* DOCUMENT TEXT
-- Begin --

- Sunil Kanugolu replaced Prashant Kishor as IPAC’s operational lead for Tamil Nadu and ran DMK’s 2021 ground campaign from Chennai.
- DMK won 133 of 234 assembly seats in 2021 — a 63% seat-share on a unified 5-party alliance platform built around granular booth-level data.
- His approach shifted IPAC’s model from personality-driven messaging to systematic voter segmentation and ward-level accountability.
- Tamil Nadu candidates today can replicate three core Kanugolu principles: constituency mapping, cadre activation loops, and opposition-gap targeting.
When the Dravida Munnetra Kazhagam swept 133 of Tamil Nadu’s 234 assembly seats in May 2021, political observers credited MK Stalin’s mass appeal and anti-incumbency against the AIADMK. Both factors mattered. But the operational architecture behind that sweep — the booth data, the cadre feedback systems, the district-level war rooms — was designed and run by one relatively unknown figure: Sunil Kanugolu.
If you follow Indian election strategy, you’ve heard of Prashant Kishor. Kanugolu is the strategist Kishor trained, trusted, and deployed to Tamil Nadu when IPAC needed someone who could operate at constituency scale, not just craft messaging. Understanding what Kanugolu did in TN 2021 is essential reading for anyone who wants to run — or advise — a serious Tamil Nadu campaign in 2026 and beyond.
Who Is Sunil Kanugolu?
Sunil Kanugolu is a Bangalore-based political strategist and one of the most senior alumni of the Indian Political Action Committee (IPAC), the election management firm founded by Prashant Kishor in 2013. He spent several years inside IPAC’s analytics and operations divisions before emerging as the lead strategist for DMK’s 2021 Tamil Nadu campaign — one of the most data-intensive state election operations India had seen at that point.
Unlike Kishor, who is openly visible in the media, Kanugolu operates almost entirely behind the scenes. He rarely gives interviews. His name appeared in Indian political reporting during the 2021 TN campaign cycle and gained wider attention after his split from IPAC in 2022–23, when he set up an independent consulting practice. He subsequently worked on the Karnataka 2023 Congress campaign, which delivered another decisive mandate — 135 of 224 seats — cementing his reputation as one of India’s most capable election operators.

-- End --

* STORED DATA
-- Begin --

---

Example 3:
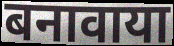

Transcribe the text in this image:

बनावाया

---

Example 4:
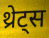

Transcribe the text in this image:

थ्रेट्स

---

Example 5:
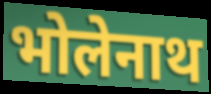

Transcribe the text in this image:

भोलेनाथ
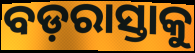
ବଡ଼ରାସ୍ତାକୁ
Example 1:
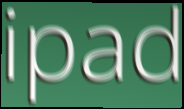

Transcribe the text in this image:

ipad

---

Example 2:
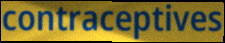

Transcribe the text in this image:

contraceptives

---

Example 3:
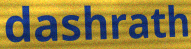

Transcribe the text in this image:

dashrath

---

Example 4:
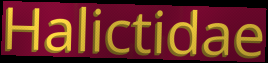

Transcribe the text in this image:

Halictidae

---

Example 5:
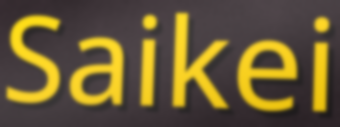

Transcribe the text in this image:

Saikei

-- End --
-- Begin --

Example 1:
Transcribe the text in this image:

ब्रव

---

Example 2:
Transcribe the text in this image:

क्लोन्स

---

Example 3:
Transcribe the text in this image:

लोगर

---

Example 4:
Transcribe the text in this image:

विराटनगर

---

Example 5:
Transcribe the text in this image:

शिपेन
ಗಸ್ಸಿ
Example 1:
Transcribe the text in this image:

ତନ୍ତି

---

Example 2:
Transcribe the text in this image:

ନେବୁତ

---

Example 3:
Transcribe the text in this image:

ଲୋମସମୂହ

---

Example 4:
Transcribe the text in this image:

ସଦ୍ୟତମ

-- End --

* PROBLEMS TO WORK ON
a) In the Sunil Kanugolu article, swap "IPAC" for "I-PAC" throughout the passage between "If you follow" and "at that point.", inclusive.
b) Condense the paragraph of the Sunil Kanugolu article that begins "Unlike Kishor, who is openly visible" into fewer words, keeping its main facts.

* ANSWERS
a)
If you follow Indian election strategy, you’ve heard of Prashant Kishor. Kanugolu is the strategist Kishor trained, trusted, and deployed to Tamil Nadu when I-PAC needed someone who could operate at constituency scale, not just craft messaging. Understanding what Kanugolu did in TN 2021 is essential reading for anyone who wants to run — or advise — a serious Tamil Nadu campaign in 2026 and beyond.
Who Is Sunil Kanugolu?
Sunil Kanugolu is a Bangalore-based political strategist and one of the most senior alumni of the Indian Political Action Committee (I-PAC), the election management firm founded by Prashant Kishor in 2013. He spent several years inside I-PAC’s analytics and operations divisions before emerging as the lead strategist for DMK’s 2021 Tamil Nadu campaign — one of the most data-intensive state election operations India had seen at that point.

b) Unlike the highly visible Kishor, Kanugolu works behind the scenes and rarely gives interviews. He drew press attention during the 2021 TN campaign and more after leaving IPAC in 2022–23 to start his own consultancy. He then worked on the Karnataka 2023 Congress campaign, which won 135 of 224 seats and cemented his reputation as one of India's most capable election operators.